Agora, com cabelo curto e todo branco, vestindo umas calças baratas da loja do chinês e um camisolão largo e sem graça, mas fácil de vestir, deixara de se preocupar com o seu exterior… apercebera- se de como o seu tempo de vida era um tesouro e o desperdiçara durante muito tempo…e as ondas pareciam segredar- lhe ao deitar e ao acordar ‘ Ondina, escuta bem: a tua vida é um milagre! Compensa agora o tempo perdido! Descobre como podes deixar um rasto de bem, ser útil aos outros…’
Pouco a pouco, Ondina ia- se transformando… tinha agora um coração diferente, maior e mais atento aos outros com quem se cruzava no passeio diário pela estrada fora… e começou a interrogar-se: a casa em Lisboa? O carro novo? As roupas elegantes? As joias? Para que quero tanta coisa inútil? Como distribuir os meus bens, já que não tenho família a quem dar???

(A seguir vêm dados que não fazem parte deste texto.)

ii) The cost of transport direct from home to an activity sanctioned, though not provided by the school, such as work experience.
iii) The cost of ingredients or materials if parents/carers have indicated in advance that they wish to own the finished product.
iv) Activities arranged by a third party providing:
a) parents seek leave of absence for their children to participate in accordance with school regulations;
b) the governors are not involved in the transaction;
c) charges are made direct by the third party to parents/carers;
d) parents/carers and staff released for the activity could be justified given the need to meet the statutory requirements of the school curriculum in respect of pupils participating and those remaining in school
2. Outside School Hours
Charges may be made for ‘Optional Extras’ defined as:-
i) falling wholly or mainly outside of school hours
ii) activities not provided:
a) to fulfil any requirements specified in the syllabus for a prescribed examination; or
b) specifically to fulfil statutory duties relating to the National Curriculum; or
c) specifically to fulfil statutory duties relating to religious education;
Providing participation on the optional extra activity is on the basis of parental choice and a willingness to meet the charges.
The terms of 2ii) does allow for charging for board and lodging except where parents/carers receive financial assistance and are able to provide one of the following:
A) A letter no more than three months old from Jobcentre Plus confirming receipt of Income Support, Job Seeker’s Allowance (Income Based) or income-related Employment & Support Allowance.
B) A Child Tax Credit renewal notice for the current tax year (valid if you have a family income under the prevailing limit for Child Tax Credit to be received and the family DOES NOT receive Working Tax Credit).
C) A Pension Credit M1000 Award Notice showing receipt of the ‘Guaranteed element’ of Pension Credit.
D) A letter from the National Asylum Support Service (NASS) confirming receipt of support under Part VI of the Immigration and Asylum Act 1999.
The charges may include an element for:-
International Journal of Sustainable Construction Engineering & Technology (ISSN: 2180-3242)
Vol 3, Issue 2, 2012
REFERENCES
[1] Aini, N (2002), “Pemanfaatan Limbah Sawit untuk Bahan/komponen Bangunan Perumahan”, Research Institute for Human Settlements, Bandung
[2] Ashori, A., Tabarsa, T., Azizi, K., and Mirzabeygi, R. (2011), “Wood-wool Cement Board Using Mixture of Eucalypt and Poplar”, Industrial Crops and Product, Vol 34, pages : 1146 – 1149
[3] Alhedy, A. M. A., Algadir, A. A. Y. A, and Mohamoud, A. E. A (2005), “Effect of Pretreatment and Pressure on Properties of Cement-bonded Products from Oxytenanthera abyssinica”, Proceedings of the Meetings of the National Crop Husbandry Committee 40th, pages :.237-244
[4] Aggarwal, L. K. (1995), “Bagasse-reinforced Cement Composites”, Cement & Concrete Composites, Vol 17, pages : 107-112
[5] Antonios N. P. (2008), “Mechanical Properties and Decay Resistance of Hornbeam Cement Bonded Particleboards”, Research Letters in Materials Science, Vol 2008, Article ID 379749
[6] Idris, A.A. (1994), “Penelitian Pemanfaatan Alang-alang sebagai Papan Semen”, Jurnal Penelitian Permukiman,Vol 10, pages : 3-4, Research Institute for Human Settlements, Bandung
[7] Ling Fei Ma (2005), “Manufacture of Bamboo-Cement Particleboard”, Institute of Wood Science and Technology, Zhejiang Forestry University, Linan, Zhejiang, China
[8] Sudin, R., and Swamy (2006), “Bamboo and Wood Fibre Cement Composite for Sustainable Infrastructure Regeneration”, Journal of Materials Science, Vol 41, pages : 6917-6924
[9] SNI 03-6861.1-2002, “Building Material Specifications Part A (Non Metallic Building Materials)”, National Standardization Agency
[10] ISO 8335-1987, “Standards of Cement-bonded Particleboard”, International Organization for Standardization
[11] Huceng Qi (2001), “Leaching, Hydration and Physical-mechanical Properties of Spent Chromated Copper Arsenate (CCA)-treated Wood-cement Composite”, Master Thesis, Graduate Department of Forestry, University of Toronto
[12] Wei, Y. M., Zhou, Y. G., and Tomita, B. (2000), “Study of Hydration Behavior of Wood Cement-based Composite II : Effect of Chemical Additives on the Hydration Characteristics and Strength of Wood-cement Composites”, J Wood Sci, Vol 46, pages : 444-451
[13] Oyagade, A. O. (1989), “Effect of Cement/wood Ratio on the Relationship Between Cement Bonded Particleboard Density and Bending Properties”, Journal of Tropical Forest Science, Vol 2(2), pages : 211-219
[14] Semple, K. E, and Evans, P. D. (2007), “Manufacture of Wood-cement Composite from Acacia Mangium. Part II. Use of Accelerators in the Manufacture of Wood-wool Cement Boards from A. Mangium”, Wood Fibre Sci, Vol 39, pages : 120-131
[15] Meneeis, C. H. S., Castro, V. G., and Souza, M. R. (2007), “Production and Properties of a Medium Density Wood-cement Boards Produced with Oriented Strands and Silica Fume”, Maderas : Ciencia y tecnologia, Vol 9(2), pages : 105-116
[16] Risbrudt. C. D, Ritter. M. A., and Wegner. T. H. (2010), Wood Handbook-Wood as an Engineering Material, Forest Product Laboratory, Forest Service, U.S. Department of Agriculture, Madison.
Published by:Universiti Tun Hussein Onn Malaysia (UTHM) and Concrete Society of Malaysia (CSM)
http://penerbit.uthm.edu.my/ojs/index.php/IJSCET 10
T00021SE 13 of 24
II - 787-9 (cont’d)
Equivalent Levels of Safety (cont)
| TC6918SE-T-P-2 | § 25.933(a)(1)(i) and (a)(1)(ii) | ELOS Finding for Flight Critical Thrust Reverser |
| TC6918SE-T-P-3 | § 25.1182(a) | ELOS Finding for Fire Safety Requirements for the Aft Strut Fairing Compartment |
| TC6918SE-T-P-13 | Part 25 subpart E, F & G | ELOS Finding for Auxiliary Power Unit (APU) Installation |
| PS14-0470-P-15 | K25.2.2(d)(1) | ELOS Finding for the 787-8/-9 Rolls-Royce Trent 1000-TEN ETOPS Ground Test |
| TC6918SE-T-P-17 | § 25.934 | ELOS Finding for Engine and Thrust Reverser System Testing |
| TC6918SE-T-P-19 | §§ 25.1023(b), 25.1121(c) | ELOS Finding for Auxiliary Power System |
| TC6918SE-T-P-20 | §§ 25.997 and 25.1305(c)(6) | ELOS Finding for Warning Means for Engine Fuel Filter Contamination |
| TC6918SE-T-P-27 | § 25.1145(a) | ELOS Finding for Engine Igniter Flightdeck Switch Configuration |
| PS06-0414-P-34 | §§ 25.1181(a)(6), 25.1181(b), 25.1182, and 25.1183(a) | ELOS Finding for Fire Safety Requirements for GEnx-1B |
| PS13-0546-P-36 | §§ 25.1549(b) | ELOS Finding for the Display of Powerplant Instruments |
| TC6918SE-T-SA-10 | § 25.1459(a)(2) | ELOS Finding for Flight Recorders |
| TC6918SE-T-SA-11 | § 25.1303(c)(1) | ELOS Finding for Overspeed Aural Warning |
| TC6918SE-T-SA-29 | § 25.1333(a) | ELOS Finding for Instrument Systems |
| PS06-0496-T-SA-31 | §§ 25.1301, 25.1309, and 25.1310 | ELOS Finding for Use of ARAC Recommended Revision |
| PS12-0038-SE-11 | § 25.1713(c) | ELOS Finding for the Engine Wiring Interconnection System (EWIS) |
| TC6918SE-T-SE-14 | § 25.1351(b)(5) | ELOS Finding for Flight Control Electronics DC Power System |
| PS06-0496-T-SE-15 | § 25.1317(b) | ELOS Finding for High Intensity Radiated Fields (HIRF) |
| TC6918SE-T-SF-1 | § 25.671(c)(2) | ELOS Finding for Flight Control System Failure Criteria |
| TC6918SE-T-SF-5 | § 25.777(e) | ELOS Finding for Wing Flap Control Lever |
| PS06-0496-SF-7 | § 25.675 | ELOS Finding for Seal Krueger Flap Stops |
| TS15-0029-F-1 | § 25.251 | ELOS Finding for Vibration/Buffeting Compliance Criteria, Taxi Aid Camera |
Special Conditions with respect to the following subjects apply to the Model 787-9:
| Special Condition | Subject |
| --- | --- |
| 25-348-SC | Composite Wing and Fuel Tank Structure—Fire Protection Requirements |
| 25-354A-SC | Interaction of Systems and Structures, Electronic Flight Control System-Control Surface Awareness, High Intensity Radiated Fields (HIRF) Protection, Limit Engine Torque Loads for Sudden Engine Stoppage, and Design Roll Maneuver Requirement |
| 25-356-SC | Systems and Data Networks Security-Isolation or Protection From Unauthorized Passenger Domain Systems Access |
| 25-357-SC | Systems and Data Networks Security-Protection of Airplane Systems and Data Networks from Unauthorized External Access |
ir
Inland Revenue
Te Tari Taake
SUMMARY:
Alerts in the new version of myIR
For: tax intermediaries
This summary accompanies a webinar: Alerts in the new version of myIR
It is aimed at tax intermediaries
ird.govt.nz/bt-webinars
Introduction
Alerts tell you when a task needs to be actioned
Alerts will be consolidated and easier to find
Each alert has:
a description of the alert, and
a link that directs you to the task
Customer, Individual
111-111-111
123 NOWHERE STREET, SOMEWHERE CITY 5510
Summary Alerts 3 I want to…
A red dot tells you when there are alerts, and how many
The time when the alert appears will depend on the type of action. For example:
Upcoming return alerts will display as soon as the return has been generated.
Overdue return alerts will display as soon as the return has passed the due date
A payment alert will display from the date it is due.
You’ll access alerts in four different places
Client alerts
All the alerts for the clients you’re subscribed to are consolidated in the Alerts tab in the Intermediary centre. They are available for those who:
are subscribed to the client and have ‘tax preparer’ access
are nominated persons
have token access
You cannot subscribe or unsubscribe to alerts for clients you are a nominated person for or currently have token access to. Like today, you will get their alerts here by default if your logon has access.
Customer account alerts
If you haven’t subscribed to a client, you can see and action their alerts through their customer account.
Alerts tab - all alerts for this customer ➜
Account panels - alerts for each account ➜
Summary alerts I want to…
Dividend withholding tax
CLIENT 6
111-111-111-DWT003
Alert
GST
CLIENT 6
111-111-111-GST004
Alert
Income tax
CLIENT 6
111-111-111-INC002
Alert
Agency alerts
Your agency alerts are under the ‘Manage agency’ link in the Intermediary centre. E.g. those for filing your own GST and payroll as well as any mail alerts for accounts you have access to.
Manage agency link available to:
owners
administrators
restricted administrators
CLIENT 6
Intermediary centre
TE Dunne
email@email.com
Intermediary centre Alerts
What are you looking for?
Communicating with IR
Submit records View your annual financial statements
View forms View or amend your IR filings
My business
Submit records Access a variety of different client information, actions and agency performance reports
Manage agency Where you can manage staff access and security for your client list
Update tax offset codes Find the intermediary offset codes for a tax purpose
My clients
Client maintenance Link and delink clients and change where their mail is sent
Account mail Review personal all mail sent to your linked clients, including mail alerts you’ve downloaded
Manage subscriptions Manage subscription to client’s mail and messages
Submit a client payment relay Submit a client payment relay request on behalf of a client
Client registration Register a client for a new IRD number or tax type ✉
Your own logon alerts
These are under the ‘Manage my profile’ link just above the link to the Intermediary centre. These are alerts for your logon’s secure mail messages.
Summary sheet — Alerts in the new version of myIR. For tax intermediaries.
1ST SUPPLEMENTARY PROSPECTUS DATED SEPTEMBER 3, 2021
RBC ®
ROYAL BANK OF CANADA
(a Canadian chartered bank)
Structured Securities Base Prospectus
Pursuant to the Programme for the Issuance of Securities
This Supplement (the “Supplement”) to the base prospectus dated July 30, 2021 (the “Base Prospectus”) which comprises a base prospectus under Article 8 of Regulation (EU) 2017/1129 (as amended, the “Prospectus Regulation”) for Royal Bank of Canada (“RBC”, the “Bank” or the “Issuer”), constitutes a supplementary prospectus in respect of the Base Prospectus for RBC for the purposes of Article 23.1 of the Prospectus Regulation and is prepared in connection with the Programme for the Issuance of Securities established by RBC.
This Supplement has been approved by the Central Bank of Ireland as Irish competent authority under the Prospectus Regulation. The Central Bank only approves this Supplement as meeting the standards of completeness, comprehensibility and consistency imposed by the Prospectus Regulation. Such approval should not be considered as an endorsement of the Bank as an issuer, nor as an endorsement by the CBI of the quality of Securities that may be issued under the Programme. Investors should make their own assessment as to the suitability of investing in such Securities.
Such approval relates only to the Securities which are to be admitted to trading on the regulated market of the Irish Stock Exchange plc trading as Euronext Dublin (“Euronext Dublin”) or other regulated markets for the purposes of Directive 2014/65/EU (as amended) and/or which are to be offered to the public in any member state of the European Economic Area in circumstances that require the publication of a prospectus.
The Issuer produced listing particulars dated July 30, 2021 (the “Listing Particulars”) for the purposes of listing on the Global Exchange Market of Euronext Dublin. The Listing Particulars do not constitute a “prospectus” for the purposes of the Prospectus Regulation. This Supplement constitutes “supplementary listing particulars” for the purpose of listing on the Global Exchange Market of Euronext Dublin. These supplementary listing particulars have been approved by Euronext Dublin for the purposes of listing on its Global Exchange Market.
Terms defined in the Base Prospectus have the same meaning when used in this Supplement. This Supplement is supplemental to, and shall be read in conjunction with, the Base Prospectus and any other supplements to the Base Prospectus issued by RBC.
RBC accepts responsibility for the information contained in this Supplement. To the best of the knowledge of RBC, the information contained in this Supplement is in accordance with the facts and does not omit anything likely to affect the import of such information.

Falando sobre estes assuntos com os seus amigos, eles propuseram apresentá-la ao pároco da igreja local e a um casal jovem – uma israelita casada com um palestiniano, pais de três pequenitos e a viverem na zona há alguns anos – que em conjunto estavam a promover uma obra social importante na zona de Setúbal.
Ondina entusiasmou- se! Quis conhecê- los, visitar as instalações e saber mais sobre aquele projeto! No dia seguinte, os amigos levaram-na ao local e apresentaram-na. Ondina foi recebida por todos de braços abertos! Precisavam tanto de ajudas…
Curiosamente, em conversa com eles, ficou sabendo que o nome do projeto era ‘Coração novo’ e daí terem pintado um enorme coração na porta do simples contentor – paredes meias com a igreja- onde trabalhavam, atendiam pessoas necessitadas e distribuíam bens de primeira necessidade!
Ondina começou a fazer trabalho de secretariado. Aparecia quase diariamente, sentia- se renovada, alegre e cada dia com mais forças.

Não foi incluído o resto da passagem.